The directive specifies in Section 3 of the standard that it is to be used for essentially all federal and federally sponsored purposes. It might also be used voluntarily by state and local governments or other organizations, to make it easier to correlate with federal data.

The OMB is an executive branch agency, part of the Executive Office of the President (i.e. "the White House"), and this directive seems to have followed the usual federal rulemaking process used when executive branch departments create regulations (overview). In principle this is supposed to happen pursuant to laws passed by Congress, but I wasn't immediately able to tell which laws those were. It might be that some statutes include a general requirement to collect statistics on race and ethnicity in certain situations, and the government infers from this that it has the authority to create standards on how to do so.

Obviously the standards are controversial and many people have questions or concerns about the categories that were chosen. The OMB began a limited review of the standard in September 2016, see 81 FR 67398, and there is a docket with about 1200 public comments they received.
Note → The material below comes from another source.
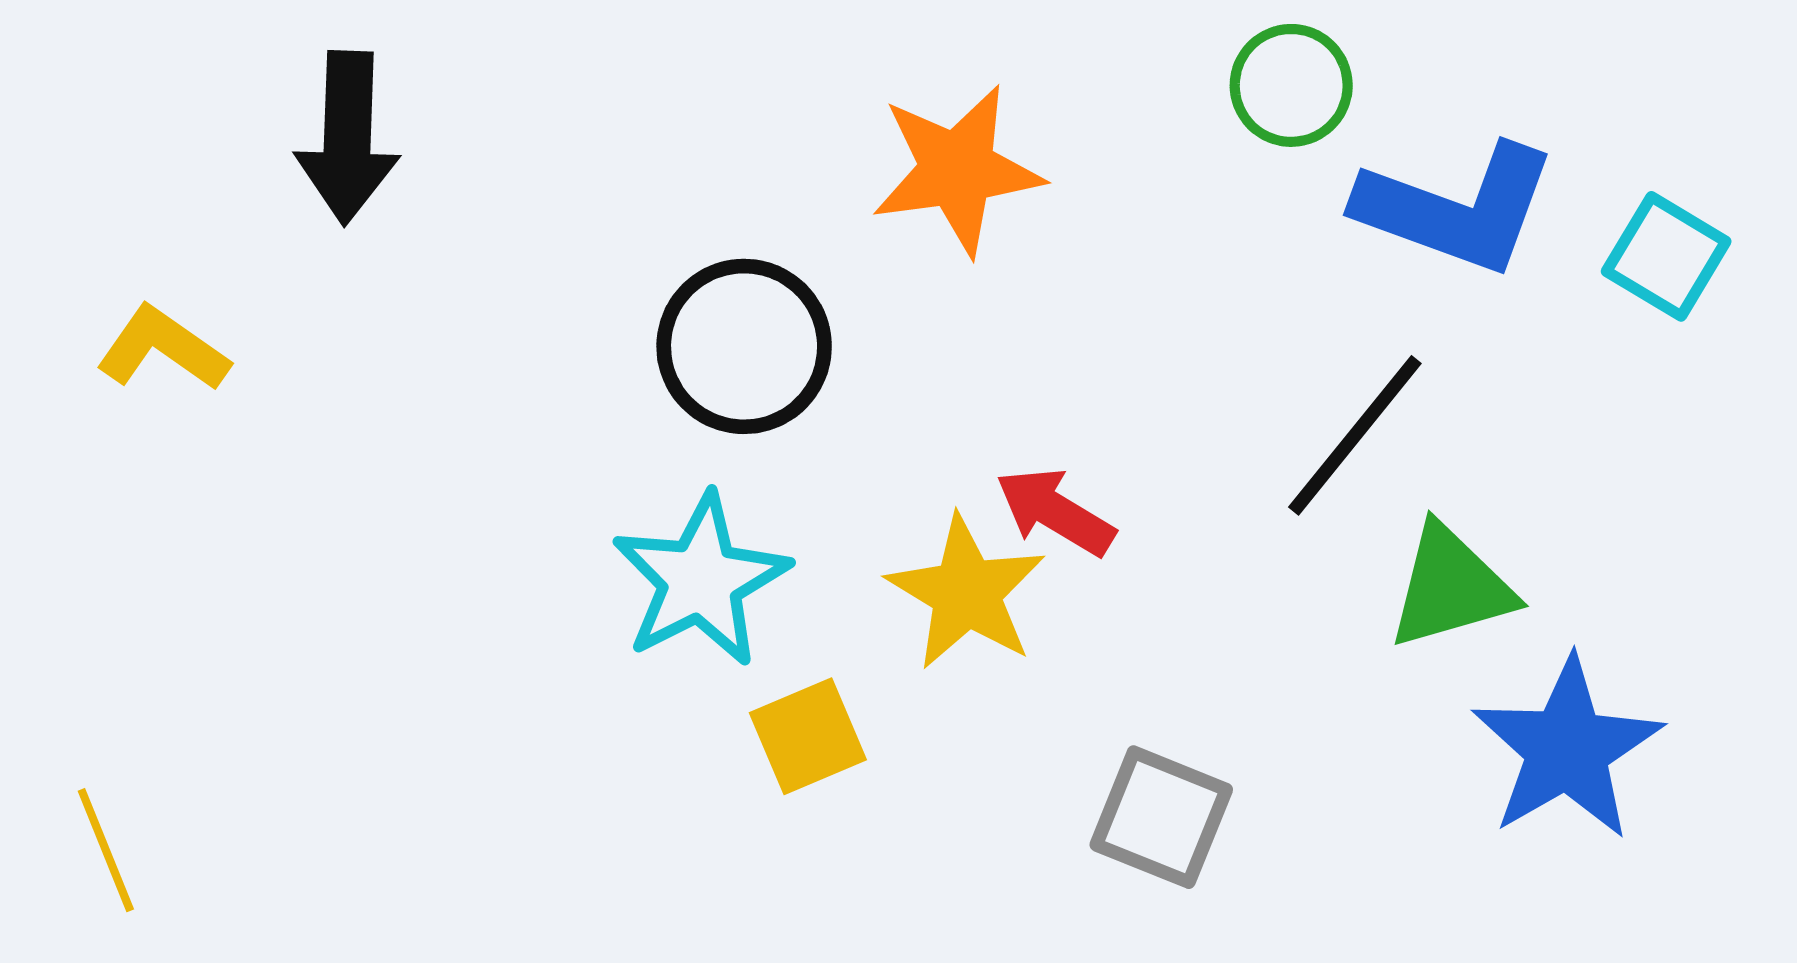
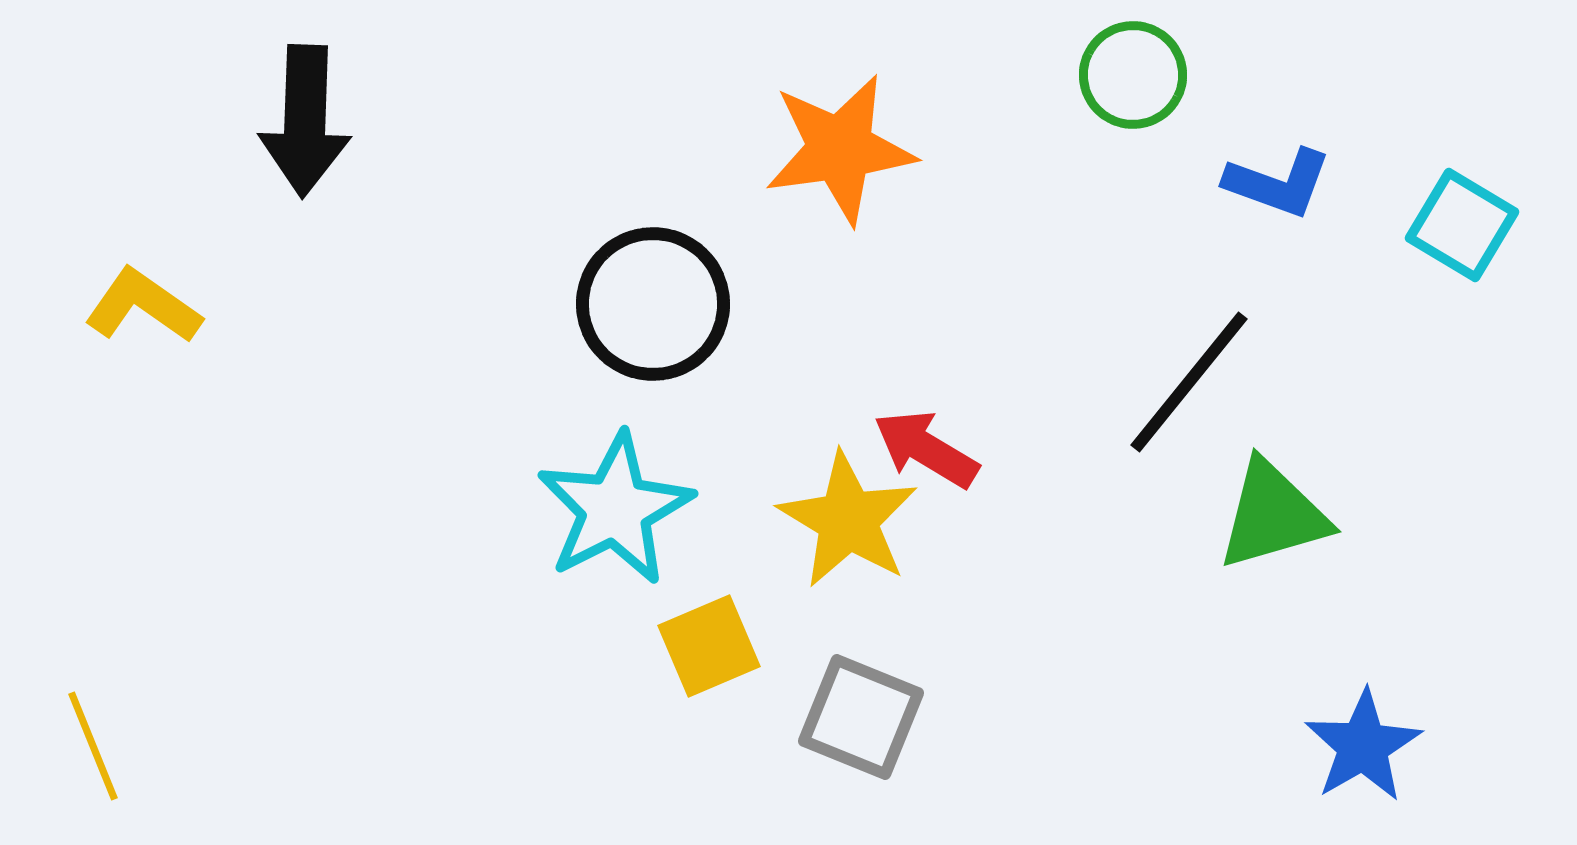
blue L-shape: (1456, 209) -> (1278, 183), size x0.6
blue star: (1567, 749) -> (1363, 746), moved, size x0.7
gray square: (1161, 817) -> (861, 717), moved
I'm not sure whether the review was ever completed (the subsequent change in presidential administration may have had something to do with that) but in any case it does not appear that any revisions were made.

The distinction between ethnicity and race seems to predate the 1997 directive, perhaps coming from the previous version of 1977. The 2016 review notice cites this as "42 FR 1926 May 12, 1977", but I haven't been able to find its text yet (and the date doesn't seem to be consistent with the page number).

I don't think any version of this document makes any statements such as "Dominicans shall identify as X". It is always left to each individual respondent to decide which classification they believe best fits their self-identification.